Losses were underpinned by uncertainty in the Japanese government bond (JGB) market, where yields on the benchmark 10-year note last traded at 0.83 percent after spiking to 1 percent last week, their highest level in a year.
"We think it's time to be really cautious and possibly get short. At around 16,000 on the Nikkei, you've priced in a huge amount of whatever recovery might come but that's happened in such a short period of time that the real economy hasn't had time to catch up with monetary measures," said Kingsley Jones, Founder and CIO at Jevons Global.
"Last week was really a warning shot that money in the Nikkei is not in there for the long haul.

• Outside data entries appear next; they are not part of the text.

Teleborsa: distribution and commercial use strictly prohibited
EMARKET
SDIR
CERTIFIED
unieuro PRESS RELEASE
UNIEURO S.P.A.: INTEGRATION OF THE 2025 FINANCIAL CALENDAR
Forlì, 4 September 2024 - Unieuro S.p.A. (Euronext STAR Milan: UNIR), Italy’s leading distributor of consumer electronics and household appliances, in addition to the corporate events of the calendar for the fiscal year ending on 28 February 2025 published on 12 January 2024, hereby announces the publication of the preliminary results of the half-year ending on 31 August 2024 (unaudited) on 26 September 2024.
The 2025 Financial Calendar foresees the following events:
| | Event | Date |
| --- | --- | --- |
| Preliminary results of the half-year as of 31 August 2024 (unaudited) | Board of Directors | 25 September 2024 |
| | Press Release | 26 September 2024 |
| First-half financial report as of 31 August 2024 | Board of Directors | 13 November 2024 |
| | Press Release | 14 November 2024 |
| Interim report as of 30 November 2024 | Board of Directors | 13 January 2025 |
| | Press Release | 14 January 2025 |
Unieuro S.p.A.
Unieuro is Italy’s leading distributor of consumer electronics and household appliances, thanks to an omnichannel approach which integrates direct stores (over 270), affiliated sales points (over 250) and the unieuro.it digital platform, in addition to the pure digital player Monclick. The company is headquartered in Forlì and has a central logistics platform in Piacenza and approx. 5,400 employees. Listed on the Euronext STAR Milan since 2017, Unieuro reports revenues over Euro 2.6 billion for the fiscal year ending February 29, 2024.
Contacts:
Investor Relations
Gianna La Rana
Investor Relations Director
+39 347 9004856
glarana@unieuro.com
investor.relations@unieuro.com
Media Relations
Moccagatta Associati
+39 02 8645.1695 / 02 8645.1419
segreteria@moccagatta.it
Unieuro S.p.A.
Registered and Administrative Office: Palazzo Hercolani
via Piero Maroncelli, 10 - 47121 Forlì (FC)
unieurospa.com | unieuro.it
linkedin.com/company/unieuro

It's ready to come out at the first sign of trouble," he added.
(Read More: Hard to See Smooth QE Exit in US, Japan: Dallara)

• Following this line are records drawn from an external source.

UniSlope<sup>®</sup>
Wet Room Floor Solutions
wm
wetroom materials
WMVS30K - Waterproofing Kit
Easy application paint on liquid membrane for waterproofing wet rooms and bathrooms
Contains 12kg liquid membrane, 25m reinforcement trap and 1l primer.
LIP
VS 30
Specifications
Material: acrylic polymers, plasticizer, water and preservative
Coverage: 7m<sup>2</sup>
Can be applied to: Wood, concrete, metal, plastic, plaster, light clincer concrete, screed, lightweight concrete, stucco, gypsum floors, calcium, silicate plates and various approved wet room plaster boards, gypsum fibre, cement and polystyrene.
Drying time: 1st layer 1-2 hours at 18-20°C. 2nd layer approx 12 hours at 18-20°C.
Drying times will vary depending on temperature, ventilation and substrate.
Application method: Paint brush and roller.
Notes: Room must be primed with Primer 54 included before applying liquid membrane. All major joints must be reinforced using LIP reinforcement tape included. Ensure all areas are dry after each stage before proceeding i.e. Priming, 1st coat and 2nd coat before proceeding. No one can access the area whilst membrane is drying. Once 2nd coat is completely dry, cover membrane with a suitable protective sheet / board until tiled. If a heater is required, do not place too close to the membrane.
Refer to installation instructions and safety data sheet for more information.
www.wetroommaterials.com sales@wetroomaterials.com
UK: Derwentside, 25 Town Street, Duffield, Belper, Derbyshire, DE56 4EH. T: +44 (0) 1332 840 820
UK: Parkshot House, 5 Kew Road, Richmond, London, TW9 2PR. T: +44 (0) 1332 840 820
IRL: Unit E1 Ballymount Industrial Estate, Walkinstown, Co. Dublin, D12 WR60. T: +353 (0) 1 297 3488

The rest of Asian stock markets were mixed. Australia's S&P ASX 200 pared losses from an earlier one-month low, the Shanghai Composite was steady and South Korea's Kospi bucked regional weakness to add 0.3 percent.
Financial markets in the U.S. will be shut on Monday for the Memorial Day holiday.
Nikkei Closes Below 14,200
Minutes from April's Bank of Japan (BOJ) meeting revealed that some board members were eyeing steps to improve JGB liquidity back in late April.
There is some talk in markets as to whether the attempts to anchor bond yields will push the yen higher. The currency traded at 101 per dollar, well-off last week's four-and-a-half-year low of 103.
(Read More: Data to Show Signs of Life in Japan's Economy?)
"It's quite normal to expect 10-year JGB yields by the end of this year moving up to 1.5 percent," said Bob Parker, Senior Advisor, Credit Suisse.
Parker dismissed the significance of the bond market sell-off, saying that the BOJ has overtaken banks as the biggest buyer of JGBs and will provide further support to the market.
Manufacturers suffered the brunt of the Nikkei's losses with Nisshin Steel down 10 percent and machinery maker NSK falling 9.6 percent.
Sydney Down 0.5%
Australia's benchmark index pared losses after tanking as much as 1 percent to hit a one-month low earlier in the session at 4,931 points.
Resource stocks were some of the biggest losers on the index after Shanghai steel futures posted their second weekly loss. Gindalbie Metals tanked 7.7 percent, while Western Areas closed down 7 percent.
Retailer David Jones slumped as much as 4 percent after its third quarter total sales fell over 2 percent as a warm start to winter hurt sales.
The Australian dollar traded within range of last week's one-year low of $.095. Experts warn of the pressure in the yield trade if the currency continues to slide.
"If the dollar does fall back to 90 cents as is appears to be, international clients will start to lose out on the differentials. The profits in the banks are particularly glaring, and repatriation is key for international investors. Losing out in the currency pairs would see the shine in the trade tarnished," said Evan Lucas, market strategist, IG.
Shanghai Up 0.2%
Mainland markets were weighed down by weakness in real estate developers as rumors grows that the government may expand property tightening measures.
Gemdale and Vanke slipped 1 percent each. Recent property curbing measures such as higher down-payments have not yet succeeded in cooling rising home prices.
Kospi Up 0.3%
Technology stocks helped Seoul's index outperform Asian peers and come off Friday's nine-day low of 1,961 points.
Electronics firm Daewoo and KP surged 15 percent each as optimism about the outlook for retail sales grew on news that South Korea's key consumer sentiment measure rose in May, according to a central bank survey.